Sara, the designer behind Amali Jewelry, is a lovely friend of mine. Her jewels are unique and so stunning. Read an interview with her below.
How and when did you get started creating jewelry?
While studying abroad in Chile, I became good friends with an artist who was selling his handmade jewelry on the street outside of the University. He made the most amazing pieces out of animal bones, teeth, seeds, and other natural elements he collected in the mountains. He taught me the basics of macramé and ignited my passion for jewelry.
When I finished my semester, I left to go backpacking trip through South America. To keep our expenses low, my friend and I made jewelry to trade for a bus ride or a night in a hotel. To this day, the most amazing meal I’ve ever had was on a beach in Northern Chile. We caught our own fish and traded a necklace for a handful of tomatoes and onions. We cut open an old tin can we found in the dunes and spread it open to use as a pan to sauté our catch. The fish was gritty with sand but I was happy as a peach knowing that all I had to do was make something with my own hands and I could feed myself.
After college, I worked as a community organizer with every intention of becoming a lawyer. When I wasn’t working, I was making jewelry. One day my boss sent me a quote that struck a cord with me: “Don't ask yourself what the world needs; ask yourself what makes you come alive and then go and do that. Because what the world needs is people who have come alive.” I quit the next day. It gave me permission to choose a different kind of life than I had imagined possible for myself.
Sometimes I sit myself down and sketch for a few days with the intention of designing a new collection. I will have a particular color scheme in mind, and then I go in search of the perfect stones.

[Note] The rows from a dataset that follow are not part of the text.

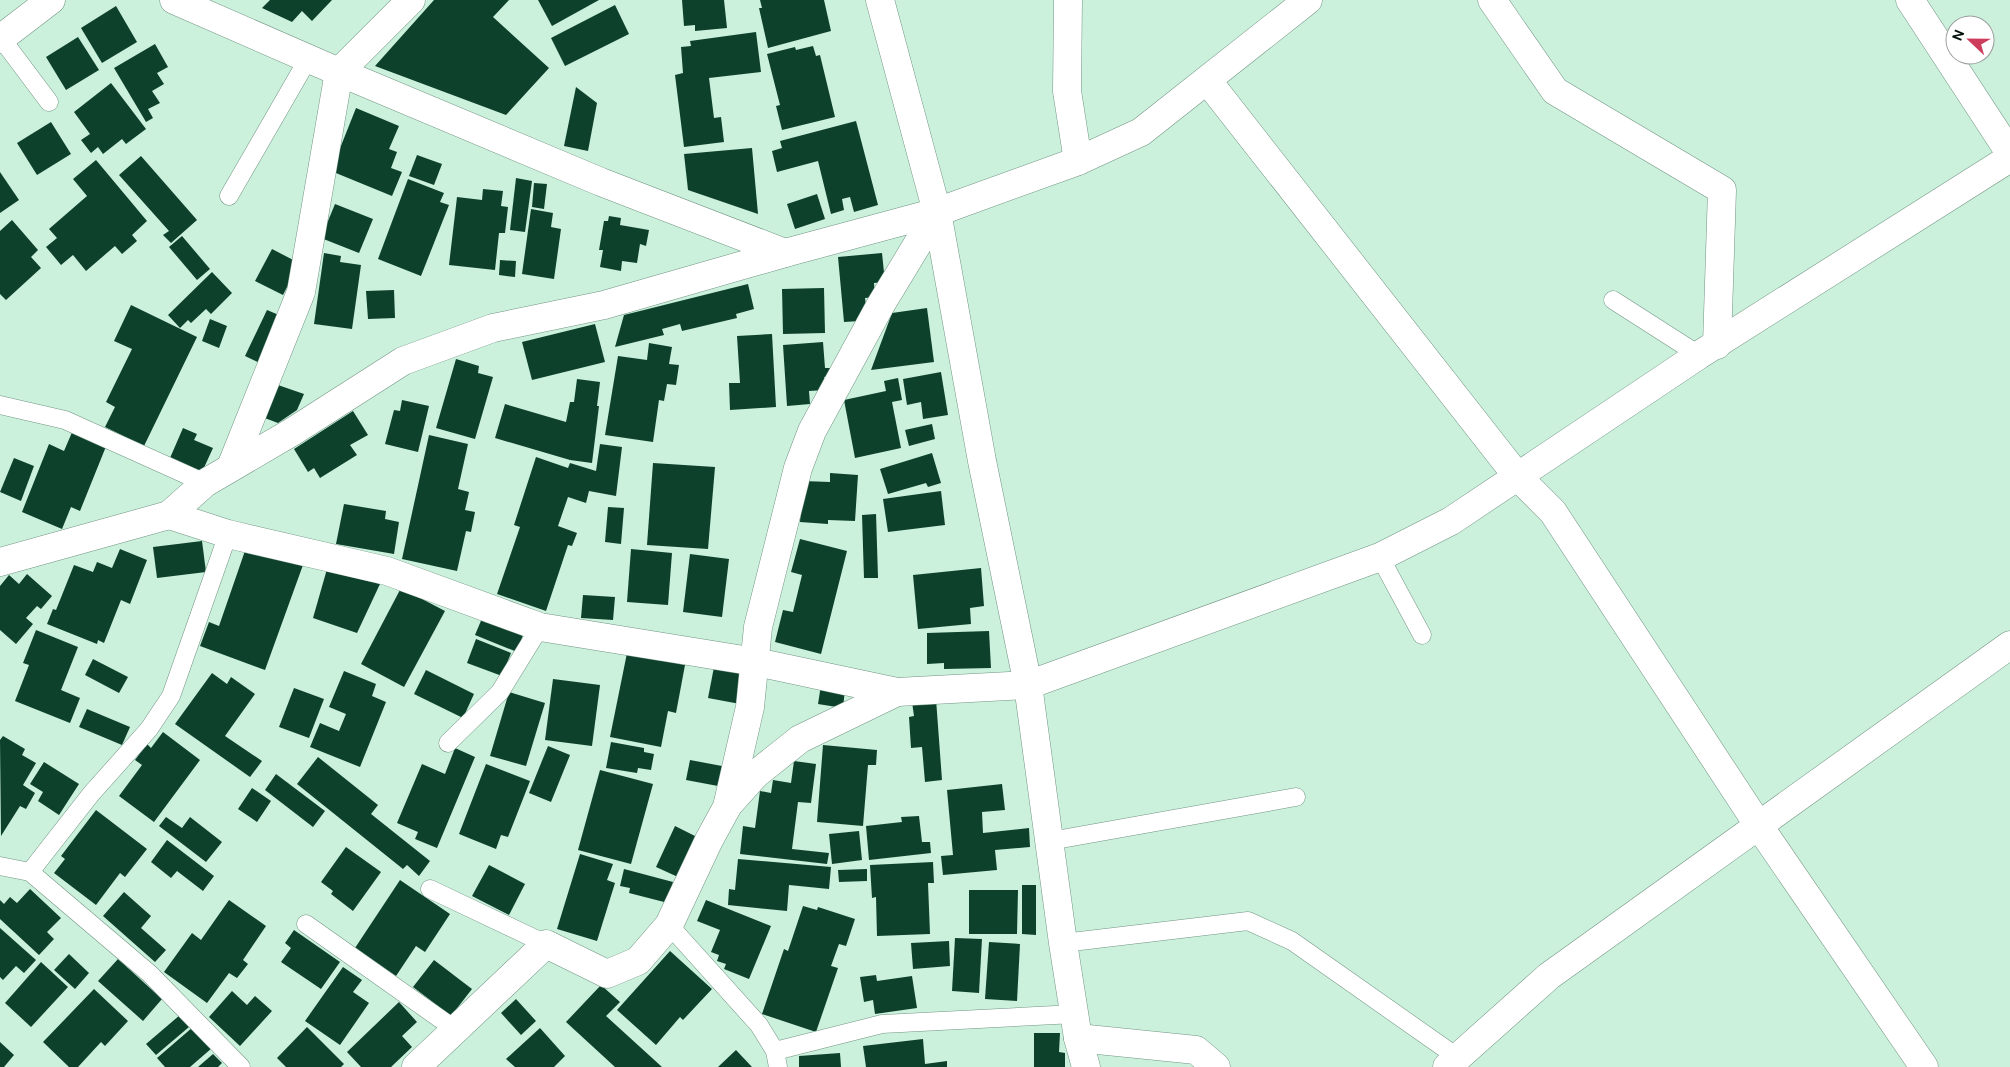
<svg xmlns="http://www.w3.org/2000/svg" width="2010" height="1067" font-family="'DM Sans',sans-serif">
<style>
.building{fill:#0d412c}
.lines{fill:none;stroke-linecap:round;stroke-linejoin:round}
.lane-casing{stroke:#729583;stroke-width:19}
.street-casing{stroke:#729583;stroke-width:29}
.secondary-casing{stroke:#729583;stroke-width:29}
.lane{stroke:#fff;stroke-width:18}
.street{stroke:#fff;stroke-width:28}
.secondary{stroke:#fff;stroke-width:28}
</style>
<rect width="100%" height="100%" fill="#cbf0dc"/>
<g class="building">
<polygon points="270,0 332,0 312,21 302,11 292,22 262,8"/>
<polygon points="434,0 509,0 493,17 549,68 506,115 375,66"/>
<polygon points="538,0 599,0 552,26"/>
<polygon points="682,0 724,0 727,28 695,31 695,25 684,26"/>
<polygon points="760,0 824,0 831,31 768,48 759,8 762,8"/>
<polygon points="615,5 629,34 565,66 551,38"/>
<polygon points="116,6 137,42 102,63 81,28"/>
<polygon points="756,32 761,72 709,78 714,118 721,117 724,142 684,147 675,75 683,73 681,47 691,46 690,41"/>
<polygon points="78,37 99,70 66,90 46,57"/>
<polygon points="155,44 168,67 157,73 164,84 152,91 160,103 148,109 153,118 146,122 114,68"/>
<polygon points="813,46 816,56 820,55 835,117 782,130 776,106 780,105 767,54 795,47 796,50"/>
<polygon points="111,83 146,129 126,144 122,139 103,154 98,147 91,153 81,140 90,134 74,112"/>
<polygon points="576,87 597,103 588,151 564,146"/>
<polygon points="356,108 399,126 389,149 397,152 391,168 402,172 392,196 331,171"/>
<polygon points="856,121 878,205 854,212 850,197 842,199 844,210 831,214 818,161 777,172 772,151 782,148 780,141"/>
<polygon points="51,122 71,154 37,175 17,143"/>
<polygon points="752,148 758,214 688,190 684,154"/>
<polygon points="417,155 442,164 434,185 409,176"/>
<polygon points="141,156 197,220 171,243 163,235 169,231 119,175"/>
<polygon points="96,160 147,221 132,235 137,241 122,254 115,246 86,271 73,255 61,265 46,247 57,238 49,229 87,196 73,179"/>
<polygon points="0,172 19,200 0,213"/>
<polygon points="516,178 532,181 525,232 510,230"/>
<polygon points="408,179 444,193 440,202 449,205 421,276 378,259"/>
<polygon points="534,183 547,184 544,209 532,207"/>
<polygon points="483,189 503,191 501,206 508,207 505,233 499,233 495,270 449,265 457,197 482,200"/>
<polygon points="817,194 825,219 795,229 787,204"/>
<polygon points="335,204 373,219 359,253 321,238"/>
<polygon points="531,209 553,213 551,227 561,229 554,279 522,274"/>
<polygon points="609,216 621,218 620,225 649,230 646,246 640,244 637,263 622,261 621,271 600,267 603,250 599,250 604,221 608,221"/>
<polygon points="12,220 38,250 31,257 41,268 6,300 0,294 0,231"/>
<polygon points="182,236 210,269 197,280 169,247"/>
<polygon points="272,249 299,263 283,295 255,281"/>
<polygon points="324,253 341,256 340,262 361,265 352,329 314,324"/>
<polygon points="882,253 885,282 874,283 875,297 865,298 867,313 860,313 860,321 844,322 838,257"/>
<polygon points="500,260 516,261 515,277 499,275"/>
<polygon points="212,272 232,293 211,314 206,309 191,323 188,320 180,328 168,315"/>
<polygon points="748,284 754,309 736,314 737,318 682,331 680,324 662,329 664,335 615,347 624,315"/>
<polygon points="824,288 825,333 783,334 782,289"/>
<polygon points="394,290 395,318 368,319 366,291"/>
<polygon points="131,305 197,337 144,446 105,427 115,407 106,402 132,349 114,341"/>
<polygon points="927,308 934,362 871,370 892,313"/>
<polygon points="267,310 286,318 264,365 245,356"/>
<polygon points="210,319 227,326 219,348 202,341"/>
<polygon points="595,324 605,362 532,380 522,342"/>
<polygon points="772,334 776,407 730,410 729,383 740,383 737,336"/>
<polygon points="823,342 825,368 830,368 831,376 824,377 825,390 809,391 810,404 787,406 783,345"/>
<polygon points="649,343 672,347 669,364 679,365 676,385 667,384 664,401 659,400 653,442 605,435 618,356 647,360"/>
<polygon points="456,359 479,366 478,373 493,377 475,439 436,428"/>
<polygon points="941,372 948,415 923,419 921,402 907,405 903,379"/>
<polygon points="898,378 902,400 892,402 901,448 855,458 844,400 886,391 884,381"/>
<polygon points="577,379 600,382 597,406 599,406 592,463 570,460 495,438 505,404 566,422 570,402 574,402"/>
<polygon points="275,384 304,394 297,410 278,423 262,417"/>
<polygon points="402,400 429,406 418,452 385,444 394,410 400,411"/>
<polygon points="353,411 368,435 350,445 357,455 320,478 314,468 308,472 294,449"/>
<polygon points="932,424 935,439 909,446 905,430"/>
<polygon points="183,428 197,434 194,440 213,448 202,472 170,458"/>
<polygon points="73,430 107,444 80,511 71,507 62,529 22,512 49,444 64,451"/>
<polygon points="429,435 468,444 458,489 469,492 465,510 475,512 471,532 466,531 457,571 402,559"/>
<polygon points="600,444 622,447 616,496 589,491 586,503 568,497 558,526 577,533 572,546 568,545 546,611 497,594 520,527 514,525 536,457 568,468 570,463 596,471"/>
<polygon points="932,453 941,483 928,487 926,483 888,494 880,469"/>
<polygon points="14,458 34,466 21,501 0,492"/>
<polygon points="653,463 715,467 708,549 647,545"/>
<polygon points="830,473 858,475 855,521 828,520 828,524 800,522 803,481 830,482"/>
<polygon points="941,491 945,525 888,532 883,499"/>
<polygon points="344,504 386,511 385,519 399,522 394,554 336,544"/>
<polygon points="608,507 624,508 621,544 605,542"/>
<polygon points="876,514 878,578 864,578 862,515"/>
<polygon points="800,539 847,551 821,654 775,642 783,610 793,612 802,575 791,572"/>
<polygon points="202,541 206,572 157,578 153,547"/>
<polygon points="247,545 303,565 265,670 200,646 209,622 219,626"/>
<polygon points="120,549 147,560 130,604 121,600 104,643 98,640 97,644 47,624 53,609 56,610 74,565 93,572 97,562 112,568"/>
<polygon points="631,549 672,553 668,605 627,602"/>
<polygon points="690,554 729,559 722,617 683,612"/>
<polygon points="981,568 984,606 970,608 971,624 918,629 913,575"/>
<polygon points="327,569 380,584 357,633 313,618"/>
<polygon points="27,574 52,596 41,609 37,606 26,618 33,624 16,644 0,630 0,586 9,575 19,584"/>
<polygon points="401,588 445,611 404,687 361,664"/>
<polygon points="583,595 615,597 613,620 581,618"/>
<polygon points="483,616 524,632 517,652 475,635"/>
<polygon points="36,630 78,647 61,690 80,698 70,723 15,701 29,665 23,663"/>
<polygon points="989,631 991,668 944,669 944,663 927,664 927,633"/>
<polygon points="476,639 511,653 502,676 467,663"/>
<polygon points="627,653 685,665 676,713 668,711 661,747 610,737"/>
<polygon points="93,659 128,677 119,693 85,675"/>
<polygon points="714,667 746,673 740,704 708,698"/>
<polygon points="426,670 474,694 463,718 414,694"/>
<polygon points="344,671 376,684 372,696 386,702 360,767 310,747 320,723 339,731 346,714 329,707"/>
<polygon points="212,673 227,684 231,677 255,694 225,736 262,761 250,777 175,724"/>
<polygon points="553,679 600,685 592,746 545,740"/>
<polygon points="821,685 845,689 843,708 818,704"/>
<polygon points="294,688 324,699 309,738 279,727"/>
<polygon points="509,692 545,703 526,766 490,756"/>
<polygon points="936,699 942,780 925,782 922,747 911,748 909,717 914,716 912,702"/>
<polygon points="87,709 130,727 122,745 79,727"/>
<polygon points="163,732 200,760 154,822 119,796 142,765 135,760 147,744 151,748"/>
<polygon points="3,736 25,749 22,755 36,763 23,785 35,793 26,809 20,806 1,836 0,740"/>
<polygon points="611,742 644,748 644,752 654,754 651,770 638,768 637,773 606,768"/>
<polygon points="823,745 877,750 876,765 868,765 863,826 817,822"/>
<polygon points="548,746 570,755 551,802 529,793"/>
<polygon points="455,748 475,757 437,848 415,839 418,832 397,823 422,764 445,774"/>
<polygon points="318,757 378,805 371,814 430,861 419,876 407,865 403,869 297,784"/>
<polygon points="690,760 722,766 718,786 686,780"/>
<polygon points="794,761 816,764 811,803 798,802 792,849 829,853 827,864 740,854 743,826 755,828 760,791 771,793 773,780 791,783"/>
<polygon points="44,762 79,784 59,815 38,801 43,792 30,784"/>
<polygon points="486,764 530,781 508,837 501,835 496,849 459,834"/>
<polygon points="600,770 653,784 631,864 578,850"/>
<polygon points="276,774 325,811 313,827 265,790"/>
<polygon points="1002,784 1005,810 982,812 983,833 1029,828 1030,847 995,850 997,870 943,875 941,856 953,855 947,790"/>
<polygon points="252,788 271,801 257,822 238,809"/>
<polygon points="96,810 147,849 125,877 120,873 96,905 54,873 65,859 61,856"/>
<polygon points="919,816 922,842 930,842 931,853 869,860 866,826 902,822 901,817"/>
<polygon points="166,817 182,828 190,817 222,842 206,862 159,826"/>
<polygon points="675,826 697,837 678,877 656,867"/>
<polygon points="859,831 862,860 832,864 829,834"/>
<polygon points="167,840 214,876 203,891 177,871 171,878 151,862"/>
<polygon points="346,847 381,872 353,911 331,894 333,891 321,882"/>
<polygon points="580,854 613,864 607,880 615,883 597,941 557,929"/>
<polygon points="738,859 831,867 829,889 789,885 787,911 728,905 729,889 735,890"/>
<polygon points="933,862 934,883 928,883 930,934 877,936 876,897 872,898 870,865"/>
<polygon points="489,865 525,884 509,915 472,896"/>
<polygon points="624,869 673,882 668,903 629,893 630,888 620,886"/>
<polygon points="867,869 867,881 839,882 838,870"/>
<polygon points="400,880 450,914 425,952 416,946 396,976 355,948"/>
<polygon points="1022,885 1036,885 1036,935 1022,934"/>
<polygon points="30,889 61,918 47,932 54,939 39,955 0,919 0,900 4,904 10,897 17,903"/>
<polygon points="969,890 1018,890 1017,934 969,934"/>
<polygon points="124,892 151,916 141,928 166,950 155,962 103,916"/>
<polygon points="229,900 266,926 243,960 248,964 237,978 229,973 207,1003 164,972 192,933 201,940"/>
<polygon points="706,900 771,926 749,979 724,969 726,964 717,961 719,955 711,952 720,930 697,921"/>
<polygon points="803,906 817,910 818,907 855,919 846,946 839,944 831,966 838,968 816,1032 762,1014 784,949 788,951"/>
<polygon points="0,928 36,960 24,973 16,966 3,980 0,977"/>
<polygon points="294,930 340,962 321,989 281,962 291,948 285,943"/>
<polygon points="955,938 982,939 979,993 952,991"/>
<polygon points="949,941 950,966 913,969 911,943"/>
<polygon points="989,942 1020,944 1017,1001 985,999"/>
<polygon points="670,951 712,989 683,1020 680,1017 656,1045 617,1010"/>
<polygon points="69,954 89,973 75,989 54,970"/>
<polygon points="118,959 162,999 143,1021 98,981"/>
<polygon points="434,960 472,989 451,1016 413,987"/>
<polygon points="41,962 68,987 31,1027 5,1003"/>
<polygon points="343,967 362,980 353,992 369,1003 340,1045 305,1021"/>
<polygon points="876,975 877,981 912,976 917,1008 875,1014 873,1000 864,1002 860,977"/>
<polygon points="601,985 620,1002 606,1016 662,1067 615,1067 566,1022"/>
<polygon points="94,989 128,1021 105,1046 101,1042 78,1067 69,1067 43,1042"/>
<polygon points="232,991 247,1005 255,996 272,1011 240,1046 209,1017"/>
<polygon points="516,999 536,1021 521,1035 501,1013"/>
<polygon points="399,1002 417,1022 402,1036 412,1047 391,1067 361,1067 347,1052"/>
<polygon points="180,1015 189,1027 156,1055 146,1044"/>
<polygon points="193,1027 212,1048 190,1067 165,1067 157,1058"/>
<polygon points="307,1027 344,1064 341,1067 286,1067 277,1058"/>
<polygon points="540,1028 565,1056 554,1067 515,1067 506,1059"/>
<polygon points="1034,1033 1060,1033 1059,1052 1065,1053 1065,1067 1034,1067"/>
<polygon points="923,1039 925,1064 947,1061 947,1067 866,1067 863,1046"/>
<polygon points="0,1042 14,1055 4,1067 0,1067"/>
<polygon points="736,1050 752,1067 718,1067"/>
<polygon points="840,1053 841,1067 799,1067 799,1056"/>
<polygon points="213,1054 222,1063 218,1067 198,1067"/>
</g>
<g class="lines">
<g class="lane-casing">
<g id="lane">
<polyline points="1,38 49,102"/>
<polyline points="229,196 308,59"/>
<polyline points="1613,300 1699,355"/>
<polyline points="0,405 65,420 205,483"/>
<polyline points="1380,557 1422,635"/>
<polyline points="448,743 500,692 540,627"/>
<polyline points="1050,841 1296,797"/>
<polyline points="0,866 30,872 91,794 149,729 171,696 228,534"/>
<polyline points="30,872 150,974 241,1067"/>
<polyline points="430,889 546,944"/>
<polyline points="306,924 456,1030"/>
<polyline points="669,925 759,1025 775,1051 778,1067"/>
<polyline points="1063,943 1248,921 1292,941 1457,1057"/>
<polyline points="775,1051 882,1024 1075,1014"/>
</g>
</g>
<g class="street-casing">
<g id="street">
<polyline points="1068,0 1067,91 1078,161"/>
<polyline points="1492,0 1555,91 1722,190 1717,345"/>
<polyline points="1910,0 2010,153"/>
<polyline points="0,39 51,0"/>
<polyline points="1207,80 1518,477 1553,512 1759,826 1924,1067"/>
<polyline points="231,467 301,292 339,72 411,0"/>
<polyline points="169,515 228,534 387,571 540,627 756,662 897,692 1028,685 1380,557 1451,521 1699,355 2010,158"/>
<polyline points="0,562 169,515 205,483 292,432 403,361 493,328 604,305 785,253"/>
<polyline points="728,805 756,774 800,739 897,692"/>
<polyline points="1078,1038 1196,1050 1216,1067"/>
<polyline points="416,1067 546,944 607,974 638,961 669,925 709,840 727,807 750,707 758,627 798,468 812,431 880,306 937,212 880,0"/>
<polyline points="1447,1067 1549,976 2010,645"/>
</g>
</g>
<g class="secondary-casing">
<g id="secondary">
<polyline points="174,0 339,72 601,182 785,253 937,212 982,461 1028,685 1063,943 1078,1038 1086,1067"/>
<polyline points="937,212 1078,161 1141,132 1308,0"/>
</g>
</g>
<use href="#lane" class="lane"/>
<use href="#street" class="street"/>
<use href="#secondary" class="secondary"/>
</g>
<g transform="translate(1970 40) rotate(292)"><circle r="24" fill="#ffffff" stroke="#9b9f9d"/>
<path d="M0-4L9 19L0 12L-9 19Z" fill="#cd3e5d"/>
<text y="-8" font-size="14" font-weight="bold" text-anchor="middle" fill="#04100a">N</text>
</g>
</svg>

Other times, it happens more organically. I will pour my hoard of stones out on the table and let them inspire me to design around them.
I am inspired to make pieces for the women who see jewelry no differently than the art she displays on the walls of her home. She appreciates beautiful things, but she’s not hungry for symbols of status and wealth.
When not designing, what do you like to do?
I grew up surrounded by cows and cornfields, so I try to get out of the city as much as I can to keep sane. I love to go on a long hike, or float down a river, but the company I keep is vastly more important than the activity at hand so as long as I’m with close friends and family, I can enjoy just about anything. I’m a big reader, and I love a good yoga class. Oh, and eating. This is my favorite activity.
Who are your favorite artists / designers?
I am really inspired by artists who see beauty where most people would never find it or even think to look. I love the work of El Anatsui. He makes large textured, woven installations with striking color combinations. Only when you get really close do you realize that he has woven together thousands of old bottle caps.